Problem description:
Using the passage about the Grand Concourse exhibition, answer each question on its own line:
1. As what does Nadau Lavergne Architects reimagine the Grand Concourse?
2. On what day of the week did the show open?
3. How many visions for the future of the Grand Concourse does the show focus on?
--- START OF Given passage ---
Nadau Lavergne Architects, Antony, France

Nadau Lavergne Architects reimagines the Grand Concourse as a linear urban forest in one proposal in this show at the Bronx Museum of the Arts

Decaying freeways, high-speed trains, levees, bicycle lanes — ever since Hurricane Katrina, infrastructure has been the hot topic among architects and architectural curators across the country. The chatter only grew louder after the Obama administration unveiled its economic stimulus package, igniting hopes of a major national transformation. “Intersections: The Grand Concourse Beyond 100,” which opened at the Bronx Museum of the Arts on Sunday, is the latest show to pick up on this trend.

A result of a nine-month competition sponsored by the museum and the Design Trust for Public Space, the show focuses on seven visions for the future of the Grand Concourse in the Bronx that range from urban farms to high-tech sound barriers for a nearby freeway. Much of the work is by students, and it reflects the kind of earnest idealism that has always been a staple of graduate studios.
--- END OF Given passage ---
--- START OF Items ---
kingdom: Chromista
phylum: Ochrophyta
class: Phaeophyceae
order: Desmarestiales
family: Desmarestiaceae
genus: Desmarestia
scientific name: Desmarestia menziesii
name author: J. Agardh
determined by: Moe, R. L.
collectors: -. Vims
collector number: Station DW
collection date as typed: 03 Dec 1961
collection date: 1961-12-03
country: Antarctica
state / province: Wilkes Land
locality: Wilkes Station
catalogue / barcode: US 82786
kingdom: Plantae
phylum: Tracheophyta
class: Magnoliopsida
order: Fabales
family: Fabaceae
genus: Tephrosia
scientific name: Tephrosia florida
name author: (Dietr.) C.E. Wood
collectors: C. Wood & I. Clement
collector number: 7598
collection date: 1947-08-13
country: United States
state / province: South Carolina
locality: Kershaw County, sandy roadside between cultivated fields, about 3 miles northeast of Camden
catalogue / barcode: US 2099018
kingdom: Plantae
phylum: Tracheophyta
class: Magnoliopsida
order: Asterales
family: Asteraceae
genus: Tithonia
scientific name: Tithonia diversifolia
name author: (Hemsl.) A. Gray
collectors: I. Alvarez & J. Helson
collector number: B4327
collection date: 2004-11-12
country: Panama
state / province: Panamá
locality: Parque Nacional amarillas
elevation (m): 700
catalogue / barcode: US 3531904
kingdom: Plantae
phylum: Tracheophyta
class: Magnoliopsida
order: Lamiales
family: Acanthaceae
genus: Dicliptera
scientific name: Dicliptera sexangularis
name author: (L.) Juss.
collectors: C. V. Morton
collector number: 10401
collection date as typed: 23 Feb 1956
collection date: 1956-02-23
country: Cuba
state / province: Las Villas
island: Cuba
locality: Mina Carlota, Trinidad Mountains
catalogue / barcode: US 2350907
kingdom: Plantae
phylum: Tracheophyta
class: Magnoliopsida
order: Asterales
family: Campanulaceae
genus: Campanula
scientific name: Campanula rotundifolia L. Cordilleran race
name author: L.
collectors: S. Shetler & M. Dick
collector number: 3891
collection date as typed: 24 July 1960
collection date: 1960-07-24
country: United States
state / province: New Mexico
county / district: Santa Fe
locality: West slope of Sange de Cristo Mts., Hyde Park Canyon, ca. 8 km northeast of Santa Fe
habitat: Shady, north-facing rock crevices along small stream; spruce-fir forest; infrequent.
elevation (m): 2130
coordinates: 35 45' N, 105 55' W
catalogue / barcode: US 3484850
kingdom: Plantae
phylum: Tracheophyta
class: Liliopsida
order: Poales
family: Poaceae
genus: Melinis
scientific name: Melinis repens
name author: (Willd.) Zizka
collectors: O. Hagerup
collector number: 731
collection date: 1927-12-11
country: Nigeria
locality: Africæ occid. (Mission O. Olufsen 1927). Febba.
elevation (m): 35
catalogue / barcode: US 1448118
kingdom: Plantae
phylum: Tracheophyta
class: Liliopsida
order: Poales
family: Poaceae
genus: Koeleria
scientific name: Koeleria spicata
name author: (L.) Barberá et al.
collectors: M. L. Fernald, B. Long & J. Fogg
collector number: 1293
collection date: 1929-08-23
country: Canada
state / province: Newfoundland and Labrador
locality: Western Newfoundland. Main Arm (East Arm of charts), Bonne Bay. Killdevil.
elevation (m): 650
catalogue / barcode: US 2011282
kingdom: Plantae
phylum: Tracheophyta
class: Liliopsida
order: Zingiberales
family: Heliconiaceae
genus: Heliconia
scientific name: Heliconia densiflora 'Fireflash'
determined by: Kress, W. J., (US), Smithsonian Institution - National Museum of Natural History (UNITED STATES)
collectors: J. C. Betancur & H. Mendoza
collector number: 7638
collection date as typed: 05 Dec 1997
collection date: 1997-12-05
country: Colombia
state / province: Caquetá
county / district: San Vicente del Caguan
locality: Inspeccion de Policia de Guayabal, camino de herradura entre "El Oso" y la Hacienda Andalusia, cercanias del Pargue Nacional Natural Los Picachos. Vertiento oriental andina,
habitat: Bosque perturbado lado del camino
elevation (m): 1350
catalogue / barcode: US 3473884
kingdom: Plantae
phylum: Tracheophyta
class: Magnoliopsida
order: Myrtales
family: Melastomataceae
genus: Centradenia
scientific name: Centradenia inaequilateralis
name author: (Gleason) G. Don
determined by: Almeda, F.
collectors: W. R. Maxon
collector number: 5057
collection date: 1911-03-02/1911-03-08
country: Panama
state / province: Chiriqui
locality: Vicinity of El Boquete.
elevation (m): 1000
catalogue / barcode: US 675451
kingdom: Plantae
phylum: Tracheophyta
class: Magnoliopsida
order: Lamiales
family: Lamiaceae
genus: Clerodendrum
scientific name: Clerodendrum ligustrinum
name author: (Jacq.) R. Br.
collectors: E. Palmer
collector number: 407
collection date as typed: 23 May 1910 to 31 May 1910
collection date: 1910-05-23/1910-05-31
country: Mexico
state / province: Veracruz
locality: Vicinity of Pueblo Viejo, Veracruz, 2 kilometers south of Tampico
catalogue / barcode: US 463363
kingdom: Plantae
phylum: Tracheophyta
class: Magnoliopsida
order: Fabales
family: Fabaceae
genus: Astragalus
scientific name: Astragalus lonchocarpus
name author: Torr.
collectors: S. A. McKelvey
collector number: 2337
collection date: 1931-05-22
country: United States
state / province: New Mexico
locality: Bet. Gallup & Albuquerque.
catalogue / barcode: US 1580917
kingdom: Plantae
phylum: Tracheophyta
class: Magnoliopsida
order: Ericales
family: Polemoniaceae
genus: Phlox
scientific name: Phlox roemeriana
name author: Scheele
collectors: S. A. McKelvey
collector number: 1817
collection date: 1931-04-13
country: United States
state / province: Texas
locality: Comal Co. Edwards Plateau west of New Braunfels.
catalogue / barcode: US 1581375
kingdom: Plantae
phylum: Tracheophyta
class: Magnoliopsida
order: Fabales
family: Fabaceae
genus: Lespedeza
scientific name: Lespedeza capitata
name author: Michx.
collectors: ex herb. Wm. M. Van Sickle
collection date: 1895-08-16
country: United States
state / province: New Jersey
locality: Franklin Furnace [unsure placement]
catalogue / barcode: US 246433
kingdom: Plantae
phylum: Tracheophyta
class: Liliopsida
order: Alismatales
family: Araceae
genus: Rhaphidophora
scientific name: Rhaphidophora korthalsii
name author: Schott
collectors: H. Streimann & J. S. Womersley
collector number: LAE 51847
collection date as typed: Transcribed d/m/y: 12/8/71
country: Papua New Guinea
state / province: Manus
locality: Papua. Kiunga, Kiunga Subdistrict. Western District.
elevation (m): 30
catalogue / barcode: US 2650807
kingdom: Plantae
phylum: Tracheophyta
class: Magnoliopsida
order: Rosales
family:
--- END OF Items ---
Exercise output:
1. As a linear urban forest.
2. Sunday.
3. Seven.